AMD hopes to break even next quarter
Analysis Shortages affect notebook market
A CLOSE READING of the conference call AMD made with analysts last night on its quarterly results reveals that while the firm has made progress in mobile chips for notebooks, as well as some headway in desktop processors.
Dirk Meyer, AMD's president, said the firm had cut its operating loss by half and had better cash flow. Mobile chip sales were up 43 per cent, but it's evident that most of those gains are in sales of notebooks from retailers, and not the commercial market.
And Meyer downplayed the significance of the quad core AMD Opteron " Barcelona" processor to the firm's sales. He said that tens of thousands of quad core CPUs shipped in the quarter, many more will ship in Q4.

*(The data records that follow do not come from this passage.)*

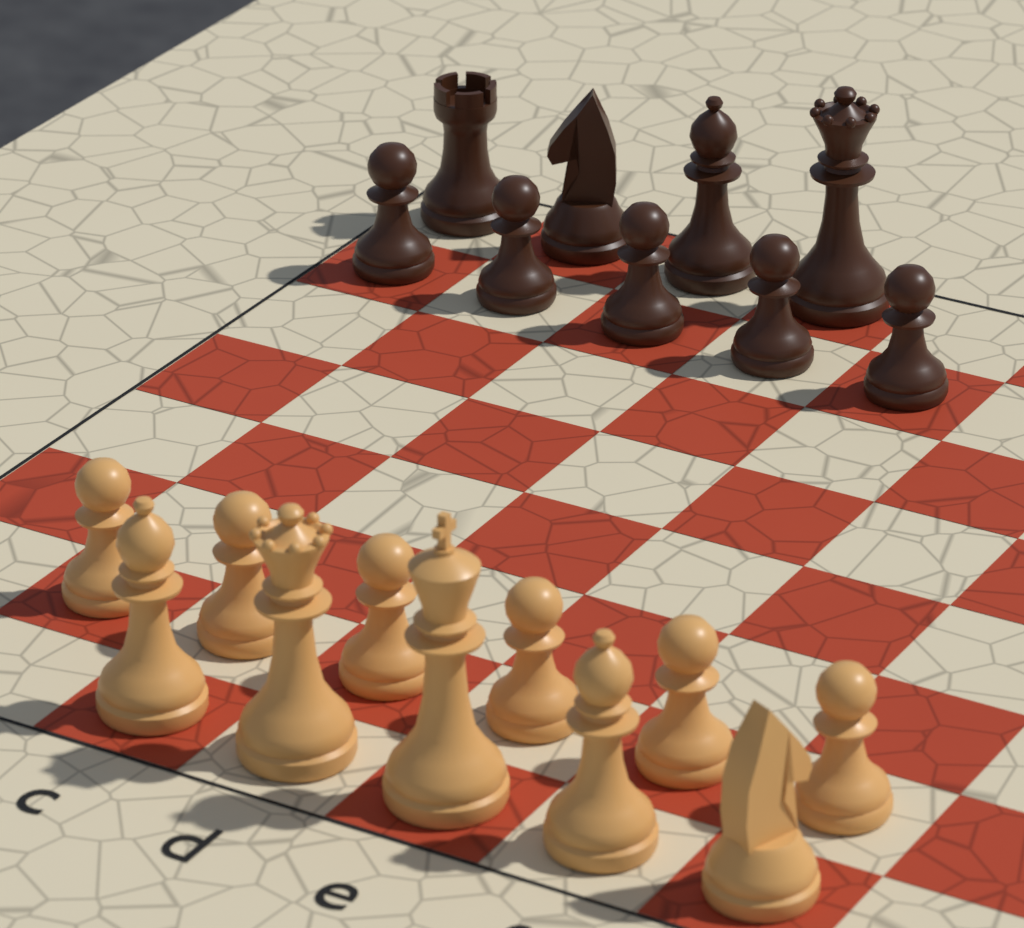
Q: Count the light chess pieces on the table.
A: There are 11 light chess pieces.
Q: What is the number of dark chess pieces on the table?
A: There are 9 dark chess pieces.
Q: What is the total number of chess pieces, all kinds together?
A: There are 20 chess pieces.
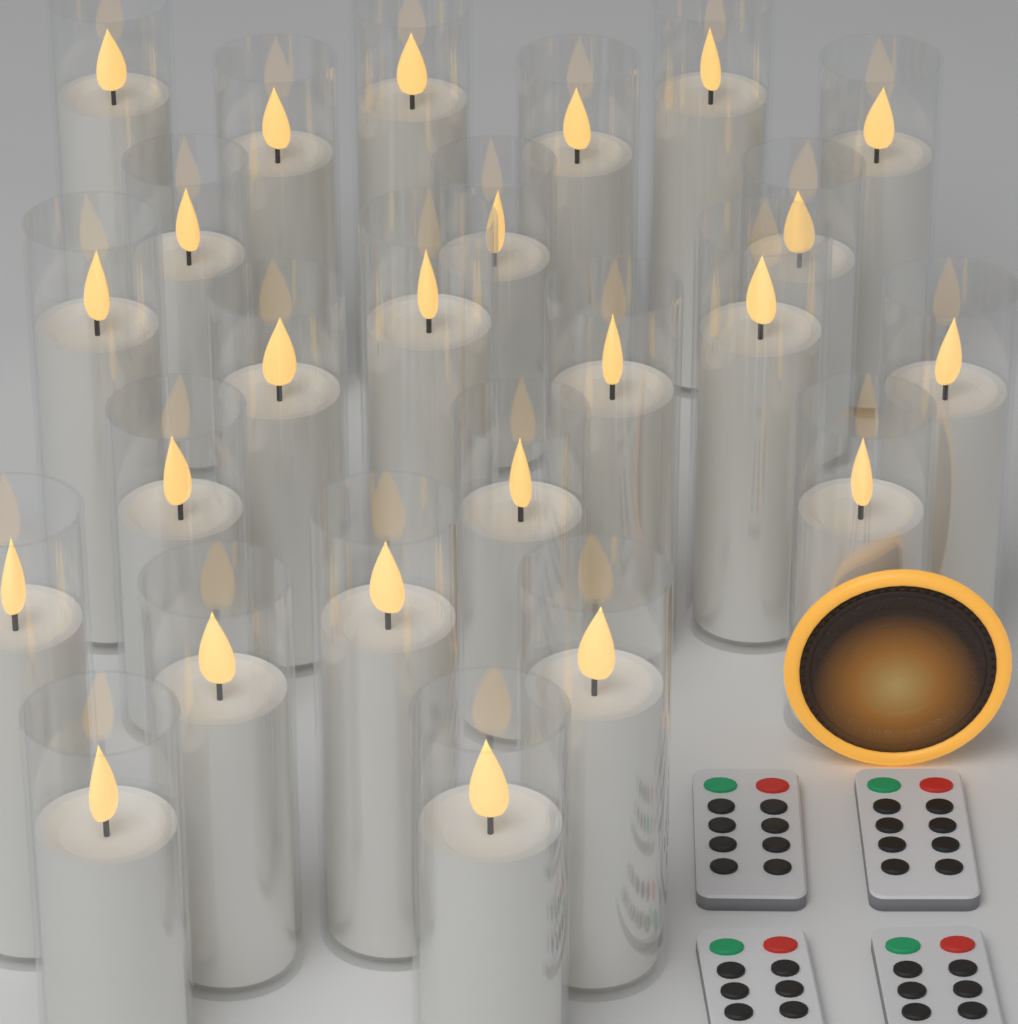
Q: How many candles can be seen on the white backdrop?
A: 24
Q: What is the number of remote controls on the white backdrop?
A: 4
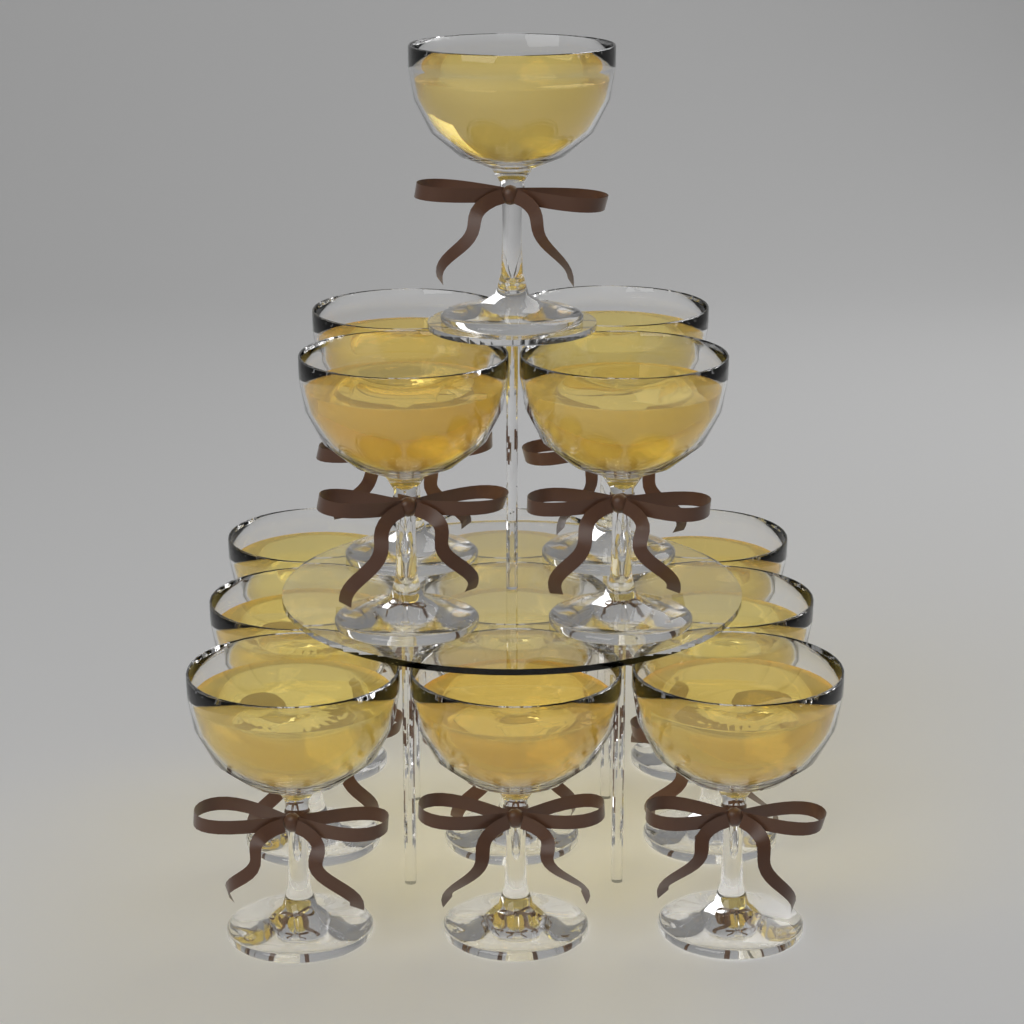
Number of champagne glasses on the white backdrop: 14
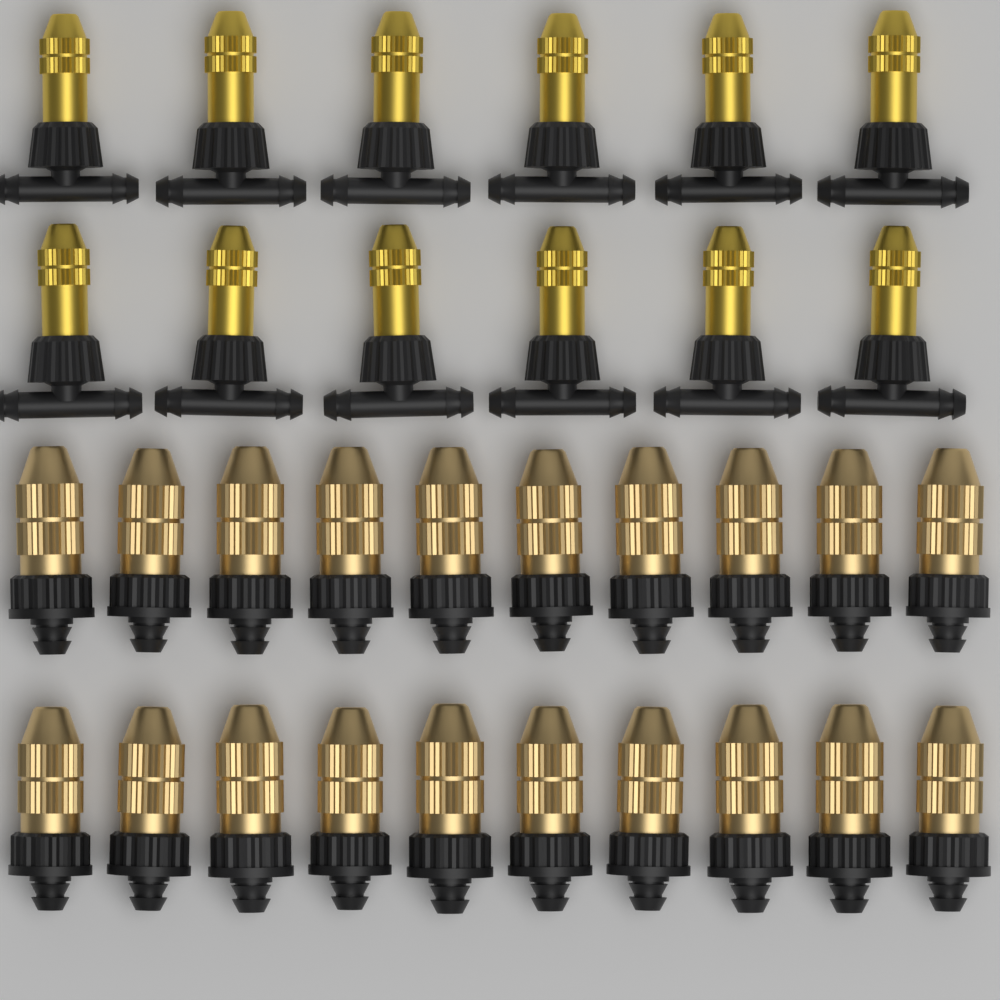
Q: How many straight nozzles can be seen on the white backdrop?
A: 20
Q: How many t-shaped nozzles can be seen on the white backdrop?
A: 12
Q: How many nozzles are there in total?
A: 32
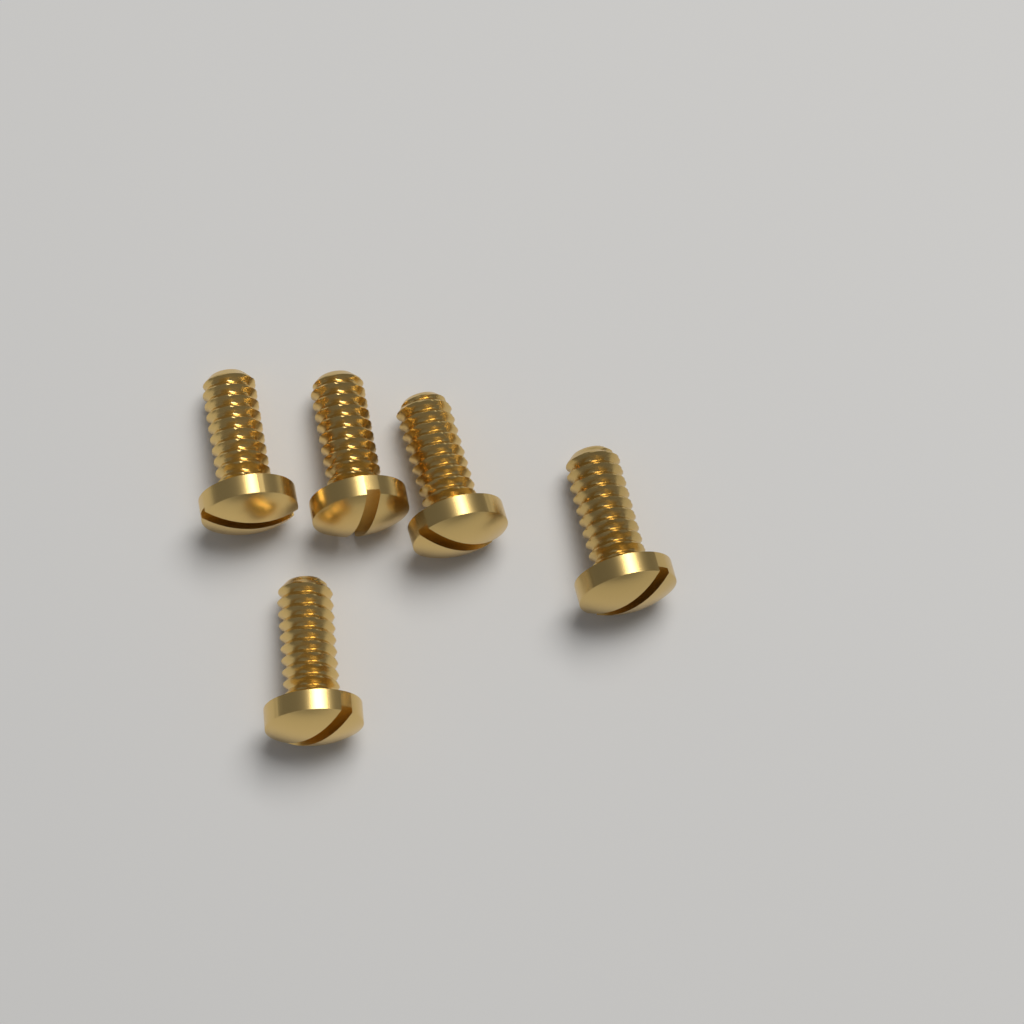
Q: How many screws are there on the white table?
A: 5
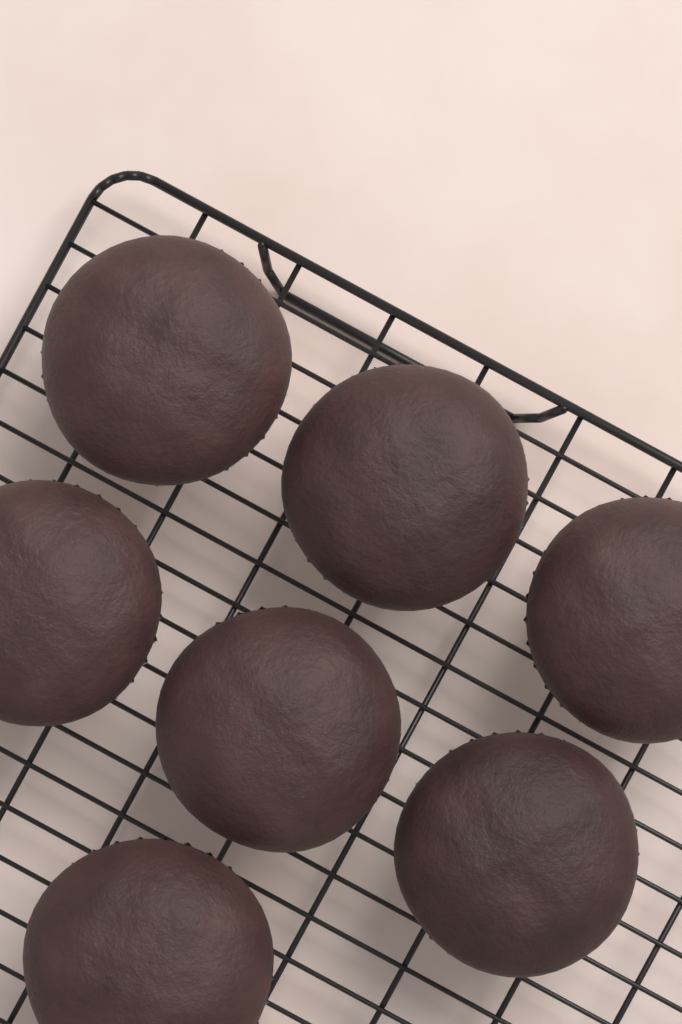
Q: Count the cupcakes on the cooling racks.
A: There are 7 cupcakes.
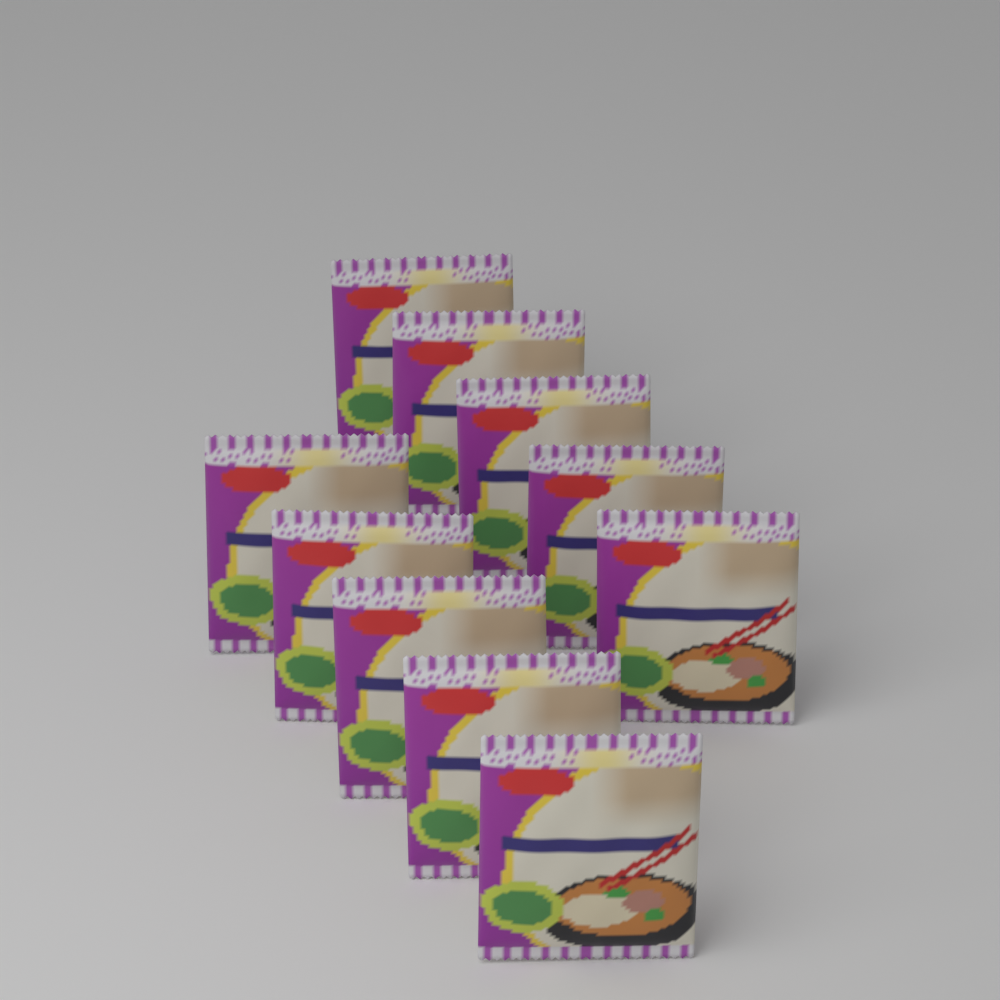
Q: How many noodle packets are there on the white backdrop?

Perhaps the AMD marketeers should not have overplayed the significance of Barcelona during 2007 - AMD has hyped that up over and over again during the year.
Chief beancounter Robert Rivet said that the consumer space is the "place we mostly play in. We continue to try to expand in the commercial space, but our notebook offering sits squarely in the consumer space".
Slightly later, CEO Hector Ruiz waded in to amplify information about the notebook market. Emerging markets are very strong, but there appears to be a shortage of plastic, LCD displays can be difficult to contain, and then there's the exploding batteries problem. Ruiz said the notebook vendors are concerned " over the fact that major fire in Japan where the battery factor pretty much got put out of business".
All of this has caused some uncertainty.
Hector also talked, or rather didn't talk about his asset lite "strategy", which the transcript amusingly describes as "acid life" with asset being described somewhere else as "accident". After proclaiming "acid life" earlier in the conference call, Ruiz then refused to say anything more about it, and would choose his own time to reveal the secrets. Perhaps the likes of Deutsche Bank and Stifel Nicolaus - why does Nicolaus need to be stifled? - are not members of the lodge where the secrets of "acid life" are disclosed to people with their trousers rolled up to the knee.
A number of the analysts asked about progress on moving towards 45 nanometre technology - that follows suggestions yesterday that AMD would not ramp properly until 2009.
Dirk, like the famous cobbler, is sticking to his last on yields, and on 65 nano and 45 nano tech. He said the basic silicon of yields are where AMD expected them to be, there's nothing wrong with AMD's process technology. "The issue is simply one of tuning the design to the technology so as to support a high volume ramp. And it is that particular issue that caused us to take a few extra weeks before we turn around the high volume ramp in the middle of this quarter," he said.
Meyer said AMD is already building 45 nanometre microprocessors, and he claimed that it will start its production ramp of 45 nanometre processors in the first half of next year. This is better than most people had thought, but perhaps needs to be viewed by previous AMD statements about how well it was doing with 65 nanometre migration.
Rivet said AMD is "back filling" people who didn't perform well with better employees. Back filling sounds painful and it probably is - these people are being dispensed with.
AMD appears to be cautiously optimistic about its ATI graphics card business and suggested it was increasing its market share. If so, this can only be good news for the firm. We don't know how happy AMD's add in board (AIB) customers are shipping graphics cards that only seem to be different by the garishness of the box and the addition or subtraction of additional cables and bundles.
It appears that AMD's advances in the graphics card business may be at the bread and butter level of the market - but that's where the money is.
AMD didn't really want to talk about other future R&D projects it has in the pipeline - it wants to save that stuff for a technical analyst day later in the year. µ

Comments
Cautiously optimistic.
And you see where the analysts got them the past 2 years. Basically, "we pay analysts to put in a good word for us."Fortunately, you have sites like the INQ who filter the BS rather than chase money. It's not what companies wish to see, but it's skipping over the BS analysts.
Are You Serious ?
The "Cautiously Optimitistic" opinion is laughable.The Inq used to take no prisoners and examine everyones' statements with neither fear nor favor.
Over the course of this past year they have favored less analysis and more publishing of FUD.
Charlie detailed this years script last year and as he said AMD would have to execute perfectly. Just looking at 5 or 6 fabtech articles stitches together a complete picture of the production issues then combine those with the ATI acqusition and the deal with dell.
They simply bit off more than they could digest in a short period of time.
They will "Live Long And Prosper"
45nm On Schedule? Yeah, Sure It Is.....
45nm is On Track, eh? Yeah, sure. Let's review a little history about what happens when "someone" believes what AMD says about their process being on track.http://www.theinquirer.net/en/inquirer/news/2006/09/05/amd-65-nm-chips-are-on-track
They are improving
Before amd64 came you would have to go to online shops to get an amd based pc. Everything was intel. When amd64s were a year old things started to change. amd and intel is now equally available for the average joe in regular shops, both portable and stationary. I live in a country west of sweden, and east of iceland.